The core aspects of the european smith-god legends – be they of Wayland or Hephaistos – represent him as the higher creative fire bound on earth. In Wayland’s tale, he and his two brothers (all elves) fall in love with three valkyries (swan-maidens), and when the swans leave them (the winter migration) Wayland becomes bereft and is captured and enslaved to the human king Nithhad where he is forced to create treasures for him. Weland does as he is bidden but in revenge kills the king’s two sons and makes their bones and teeth into jewels – a gruesome fulfillment of a promise by giving a gift that while of exquisite beauty and value is at once one of utter destruction. Further to this Wayland fulfils a ‘triple-revenge’ by raping and impregnating the king’s daughter, ensuring that the king’s sole inheritor will be of Weland’s divine seed. Upon extracting his revenge, he escapes into the sky on the back of a magical bird (the returning swan?) or in the other version on a flying machine which he himself created, thus re-entering the spiritual realm of air and fire that is the province of the alfar or elves.
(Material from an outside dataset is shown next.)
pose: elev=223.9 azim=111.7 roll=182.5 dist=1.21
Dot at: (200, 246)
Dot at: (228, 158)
The allegory is one of winter and the return of vegetation from rot and decay. Weland is the ‘secret smith’ reforging nature within the earth ready for it to re-emerge in springtime. He is a killer AND a giver of life – a perfect archetype of the ‘cthonic’.

Lithuanians in the post-christianised period use the word ‘Velnias’ or ‘Velinas’ to indicate the christian devil, a fact attested in some of the earliest dictionaries translating the Lithuanian language, and it is still the devil’s name in this country. The related word veles (plural) indicated the souls of the dead, who were his ward just as Slavic Volos was described as the god of terrestrial flocks. Velnias rôle in Lithuanian mythology and folklore is as an underworld god – of earth and rivers – who contested with Perkunas, god of fire and sky.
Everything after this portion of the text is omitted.